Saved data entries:
=-=-=-=-=
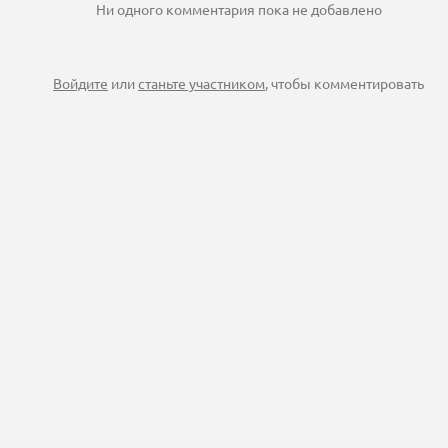
Ни одного комментария пока не добавлено
Войдите
или
станьте участником
, чтобы комментировать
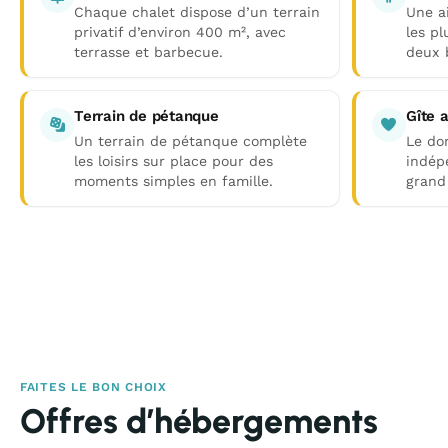
Chaque chalet dispose d’un terrain
Une a
privatif d’environ 400 m², avec
les pl
terrasse et barbecue.
deux 
Terrain de pétanque
Gîte 
Un terrain de pétanque complète
Le do
les loisirs sur place pour des
indép
moments simples en famille.
grand 
FAITES LE BON CHOIX
Offres d’hébergements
=-=-=-=-=
What to do:
Go through the data and show every line where "pétanque" occurs.

Answer area:
Terrain de pétanque
Un terrain de pétanque complète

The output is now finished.